Hopefully people have read the Sunday Times article on what a shit show the UK response to COVID-19 has been. Lots of reasons countries have had different capacities to deal with the pandemic (and on day 31, I highlighted Iceland). One of the most obvious factors is recent direct experience of other epidemics, which will always have a more lasting impact than theoretical preparedness exercises. This is certainly evident in Asia, but today’s journal paper looks at Canada. They were the most affected country outside Asia during the SARS outbreak in 2003. The key lessons learnt were the need for a public health agency (we already have these in the UK), and the need to empty out hospitals in the lead in to the outbreak (which we also did fairly well in the UK) and do a lot of consultations digitally. A key thing they’re doing markedly better than us is testing; Canada are running at 2-3 times the rate of testing per head of population than we are in the UK (data from 19th April, 14.04/1000 in Canada, 5.54/1000 UK, here). Although to be fair, high testing rates are also occurring in many countries without recent epidemic experience.
I’ve mostly been picking positive scientific advances for these daily posts.

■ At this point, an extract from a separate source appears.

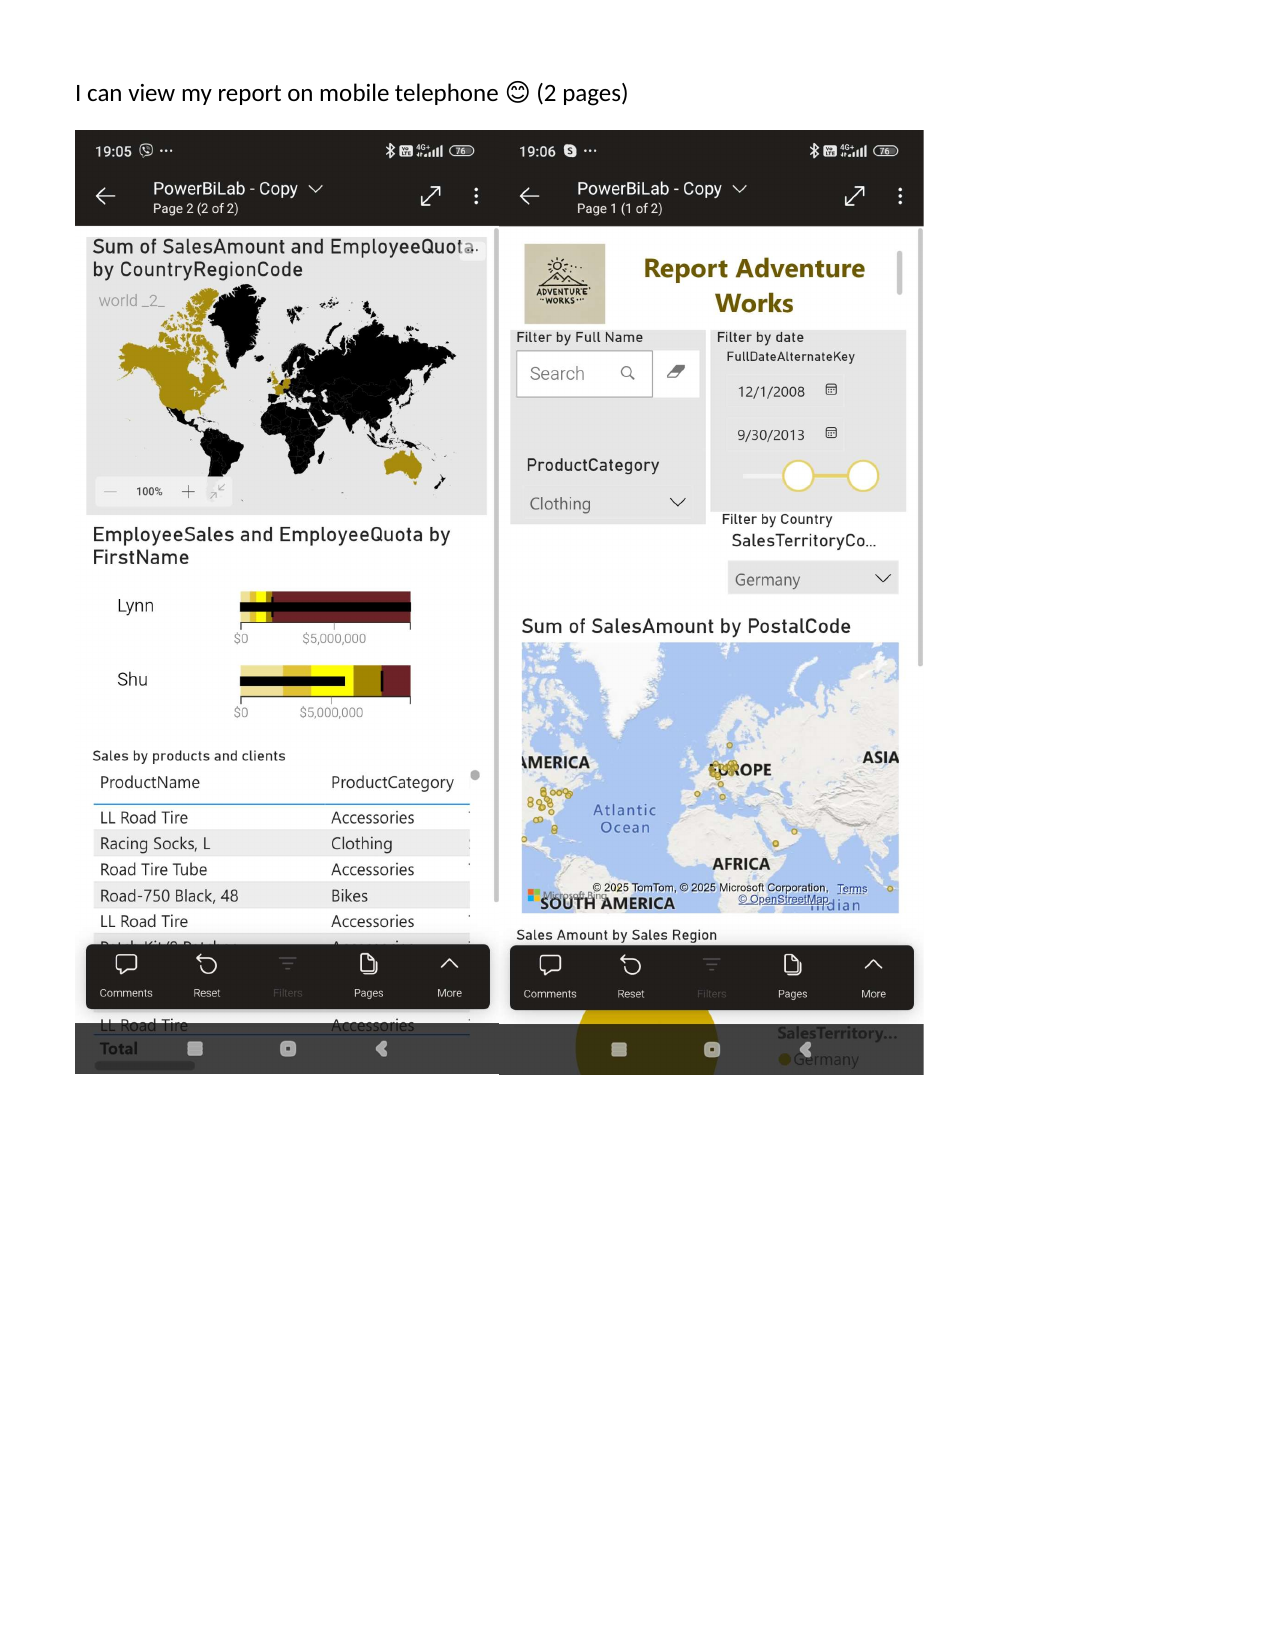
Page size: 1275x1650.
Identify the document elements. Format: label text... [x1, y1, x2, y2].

text I can view my report on mobile telephone 😊 (2 pages) [75, 75, 1200, 109]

But it feels right to talk about mental health, and what psychologists have discovered when studying the impacts of quarantine. Most of the studies on the issue have been carried out during previous quarantines, so haven’t always been designed with carefully measured control groups for comparative analysis, and we need to be careful about drawing conclusions. However, common symptoms were exhaustion, detachment from others, anxiety, irritability, insomnia, poor concentration, indecisiveness and deteriorating work performance. Meanwhile, facebook continues to be its usual mix of people leading apparently perfect lives, over-achievers and doomsayers. Turn it off for a few days and see if you feel better. Lots of good resources on managing our mental health available here. Sending virtual hugs. xxx
Standing on the shoulders of giants. Today, read about June Almeida, who left school at 16, became an expert in imaging viruses and discovered the first human coronavirus in the 1960s. Her obituary and Wikipedia entry are both very readable.

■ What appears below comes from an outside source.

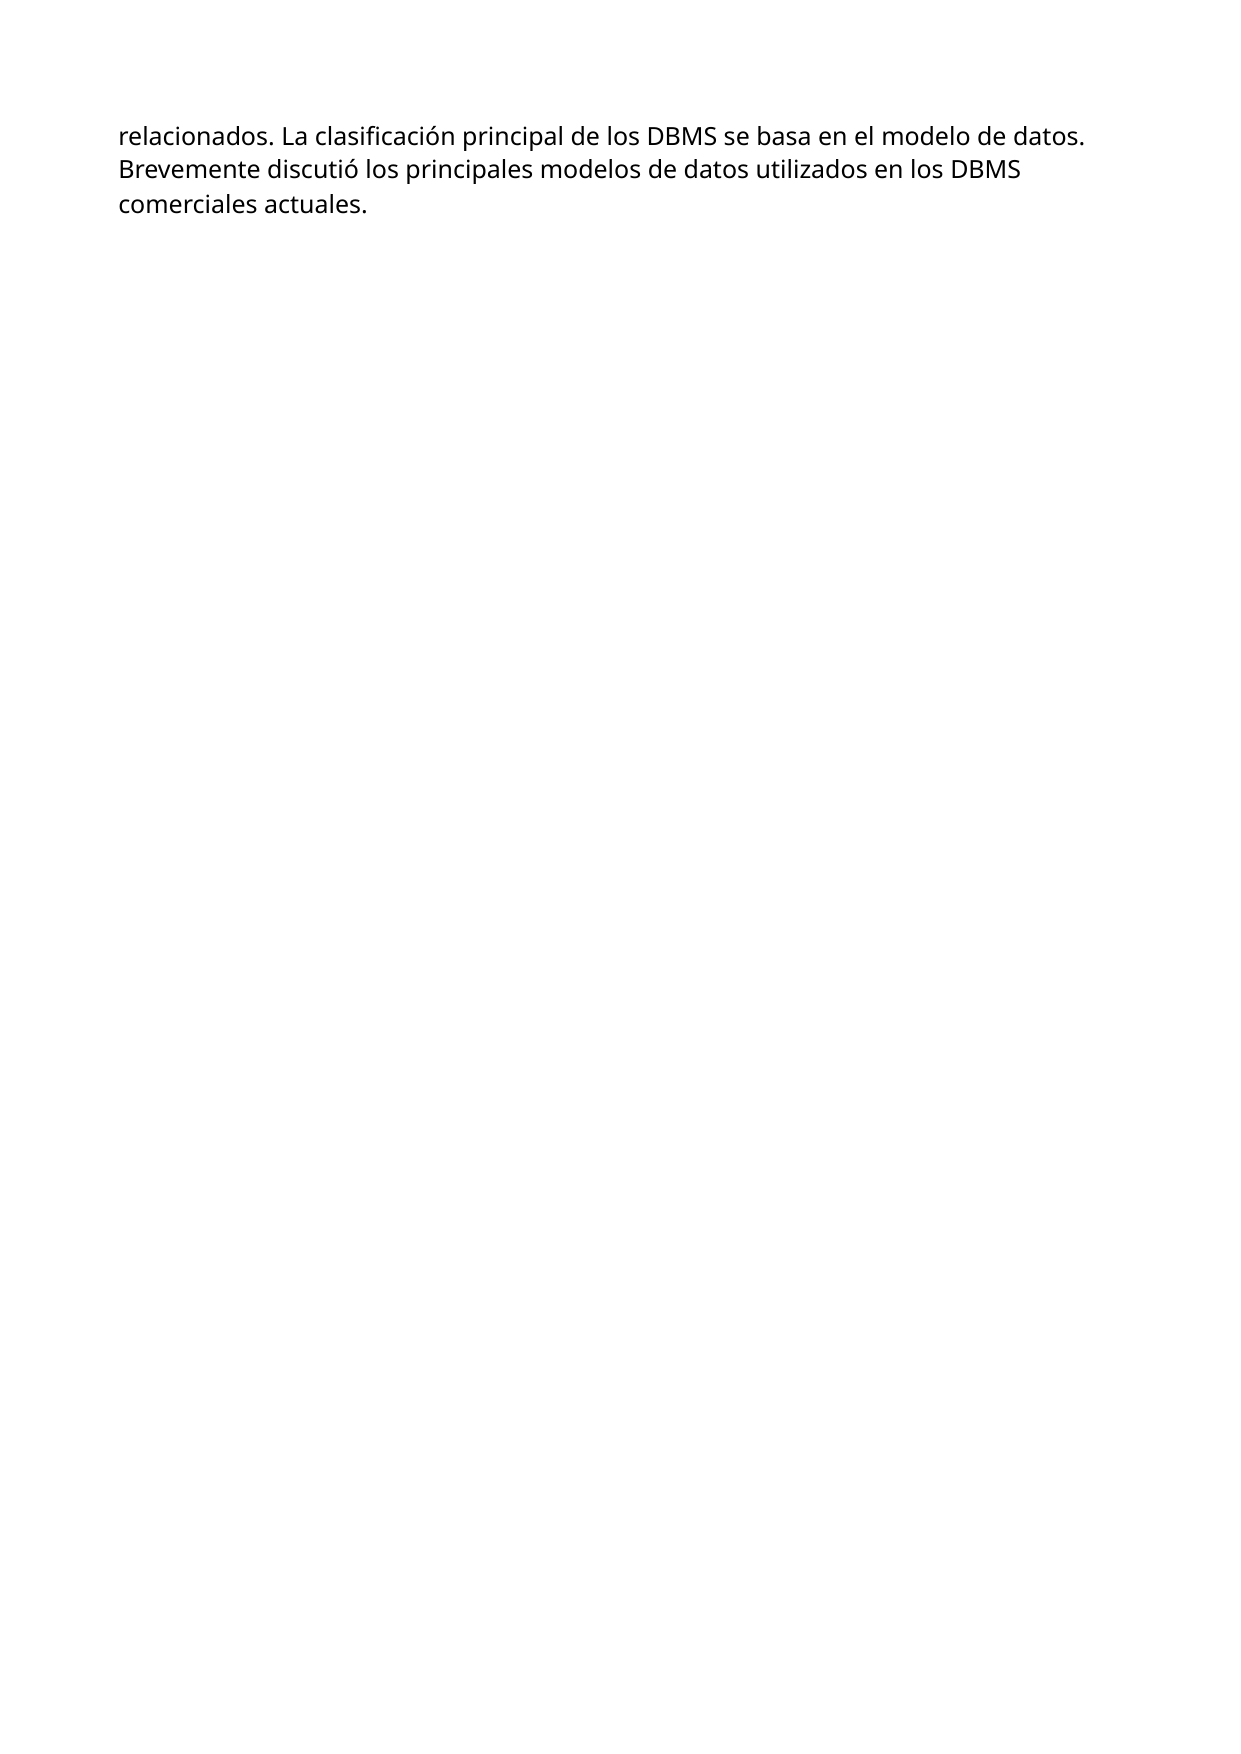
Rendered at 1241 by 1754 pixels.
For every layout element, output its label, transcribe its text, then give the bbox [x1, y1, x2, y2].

text relacionados. La clasificación principal de los DBMS se basa en el modelo de datos. Brevemente discutió los principales modelos de datos utilizados en los DBMS comerciales actuales. [118, 118, 1122, 220]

The fact that COVID-19 can survive on smooth surfaces for several days was widely reported in the media a few weeks ago. This paper in the journal ‘Lancet microbe’ extends that piece of work, and also looks at the effectiveness of various disinfectants in killing COVID-19. The data on disinfectants is encouraging; all standard household disinfectants were effective. Full list if you want to read the small print before you buy: bleach (1:99), ethanol (70%), hand soap solution, iodine, chloroxylenol, chlorhexidine, benzalkonium chloride. This list covers the active ingredients of most disinfectants on the market.

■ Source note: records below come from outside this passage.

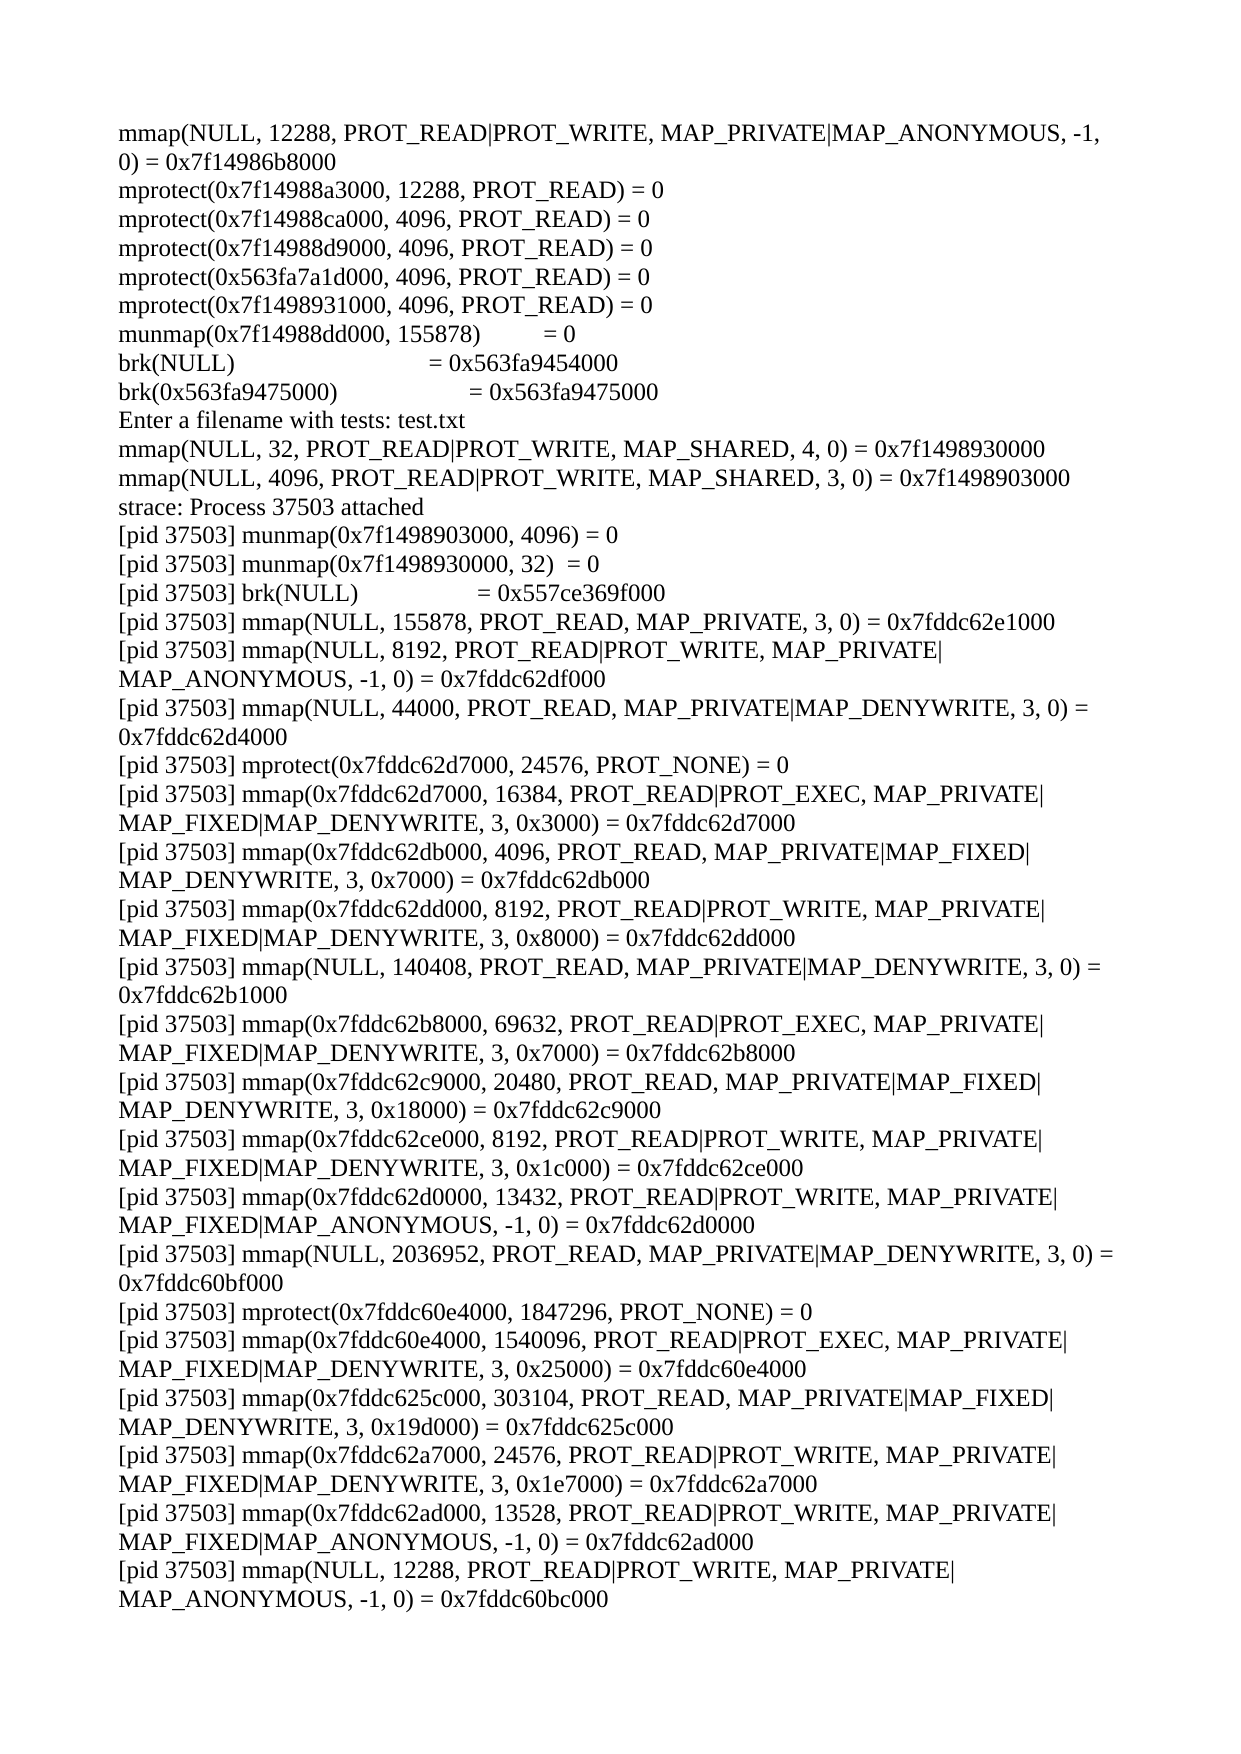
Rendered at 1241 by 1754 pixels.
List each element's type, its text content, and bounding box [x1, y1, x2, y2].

text munmap(0x7f14988dd000, 155878) = 0 [118, 319, 1122, 348]
text [pid 37503] mprotect(0x7fddc60e4000, 1847296, PROT_NONE) = 0 [118, 1297, 1122, 1326]
text [pid 37503] mmap(NULL, 12288, PROT_READ|PROT_WRITE, MAP_PRIVATE|MAP_ANONYMOUS, -1, 0) = 0x7fddc60bc000 [118, 1556, 1122, 1613]
text [pid 37503] munmap(0x7f1498903000, 4096) = 0 [118, 521, 1122, 549]
text [pid 37503] mmap(0x7fddc62b8000, 69632, PROT_READ|PROT_EXEC, MAP_PRIVATE|MAP_FIXED|MAP_DENYWRITE, 3, 0x7000) = 0x7fddc62b8000 [118, 1009, 1122, 1067]
text [pid 37503] mmap(NULL, 155878, PROT_READ, MAP_PRIVATE, 3, 0) = 0x7fddc62e1000 [118, 607, 1122, 636]
text [pid 37503] mmap(0x7fddc62dd000, 8192, PROT_READ|PROT_WRITE, MAP_PRIVATE|MAP_FIXED|MAP_DENYWRITE, 3, 0x8000) = 0x7fddc62dd000 [118, 894, 1122, 952]
text [pid 37503] mmap(NULL, 44000, PROT_READ, MAP_PRIVATE|MAP_DENYWRITE, 3, 0) = 0x7fddc62d4000 [118, 693, 1122, 751]
text [pid 37503] brk(NULL) = 0x557ce369f000 [118, 578, 1122, 607]
text [pid 37503] mmap(0x7fddc62ad000, 13528, PROT_READ|PROT_WRITE, MAP_PRIVATE|MAP_FIXED|MAP_ANONYMOUS, -1, 0) = 0x7fddc62ad000 [118, 1498, 1122, 1556]
text [pid 37503] mprotect(0x7fddc62d7000, 24576, PROT_NONE) = 0 [118, 751, 1122, 779]
text [pid 37503] mmap(NULL, 140408, PROT_READ, MAP_PRIVATE|MAP_DENYWRITE, 3, 0) = 0x7fddc62b1000 [118, 952, 1122, 1009]
text [pid 37503] mmap(0x7fddc625c000, 303104, PROT_READ, MAP_PRIVATE|MAP_FIXED|MAP_DENYWRITE, 3, 0x19d000) = 0x7fddc625c000 [118, 1383, 1122, 1441]
text [pid 37503] mmap(0x7fddc62db000, 4096, PROT_READ, MAP_PRIVATE|MAP_FIXED|MAP_DENYWRITE, 3, 0x7000) = 0x7fddc62db000 [118, 837, 1122, 894]
text mmap(NULL, 12288, PROT_READ|PROT_WRITE, MAP_PRIVATE|MAP_ANONYMOUS, -1, 0) = 0x7f14986b8000 [118, 118, 1122, 176]
text brk(0x563fa9475000) = 0x563fa9475000 [118, 377, 1122, 406]
text mprotect(0x7f14988d9000, 4096, PROT_READ) = 0 [118, 233, 1122, 262]
text [pid 37503] mmap(0x7fddc62ce000, 8192, PROT_READ|PROT_WRITE, MAP_PRIVATE|MAP_FIXED|MAP_DENYWRITE, 3, 0x1c000) = 0x7fddc62ce000 [118, 1124, 1122, 1182]
text mmap(NULL, 32, PROT_READ|PROT_WRITE, MAP_SHARED, 4, 0) = 0x7f1498930000 [118, 434, 1122, 463]
text [pid 37503] mmap(0x7fddc62d0000, 13432, PROT_READ|PROT_WRITE, MAP_PRIVATE|MAP_FIXED|MAP_ANONYMOUS, -1, 0) = 0x7fddc62d0000 [118, 1182, 1122, 1239]
text [pid 37503] mmap(NULL, 8192, PROT_READ|PROT_WRITE, MAP_PRIVATE|MAP_ANONYMOUS, -1, 0) = 0x7fddc62df000 [118, 636, 1122, 693]
text [pid 37503] mmap(0x7fddc62d7000, 16384, PROT_READ|PROT_EXEC, MAP_PRIVATE|MAP_FIXED|MAP_DENYWRITE, 3, 0x3000) = 0x7fddc62d7000 [118, 779, 1122, 837]
text brk(NULL) = 0x563fa9454000 [118, 348, 1122, 377]
text strace: Process 37503 attached [118, 492, 1122, 521]
text mprotect(0x7f14988ca000, 4096, PROT_READ) = 0 [118, 204, 1122, 233]
text [pid 37503] mmap(0x7fddc60e4000, 1540096, PROT_READ|PROT_EXEC, MAP_PRIVATE|MAP_FIXED|MAP_DENYWRITE, 3, 0x25000) = 0x7fddc60e4000 [118, 1326, 1122, 1383]
text mmap(NULL, 4096, PROT_READ|PROT_WRITE, MAP_SHARED, 3, 0) = 0x7f1498903000 [118, 463, 1122, 492]
text mprotect(0x7f1498931000, 4096, PROT_READ) = 0 [118, 291, 1122, 319]
text [pid 37503] mmap(0x7fddc62c9000, 20480, PROT_READ, MAP_PRIVATE|MAP_FIXED|MAP_DENYWRITE, 3, 0x18000) = 0x7fddc62c9000 [118, 1067, 1122, 1124]
text [pid 37503] munmap(0x7f1498930000, 32) = 0 [118, 549, 1122, 578]
text [pid 37503] mmap(NULL, 2036952, PROT_READ, MAP_PRIVATE|MAP_DENYWRITE, 3, 0) = 0x7fddc60bf000 [118, 1239, 1122, 1297]
text Enter a filename with tests: test.txt [118, 406, 1122, 434]
text mprotect(0x563fa7a1d000, 4096, PROT_READ) = 0 [118, 262, 1122, 291]
text [pid 37503] mmap(0x7fddc62a7000, 24576, PROT_READ|PROT_WRITE, MAP_PRIVATE|MAP_FIXED|MAP_DENYWRITE, 3, 0x1e7000) = 0x7fddc62a7000 [118, 1441, 1122, 1498]
text mprotect(0x7f14988a3000, 12288, PROT_READ) = 0 [118, 176, 1122, 204]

Some countries have very low rates of COVID-19 infection and there’s a lot of speculation about why this is. Most of the speculation seems to be based on political leanings and fortuitous correlations, and has bog all to do with public health interventions. So today’s journal paper is about Iceland, their public health approach, and the results in terms of numbers of cases. They began targeted testing of people deemed high risk (international travellers) early, and then undertook contact tracing for all the positive cases, followed by quarantining them. Iceland actually started their population screening (to detect general spread) relatively late. The cool thing in the paper is that they have done a lot of gene sequencing which sheds light on which strains they have circulating and whether any more are arising (one person actually had been infected more than once, and had two different strains of the virus!). Iceland does have huge advantages; it’s not a major international transport hub, and they have a high testing capacity relative to population. But they do also seem to be doing a pretty effective job at containing the virus.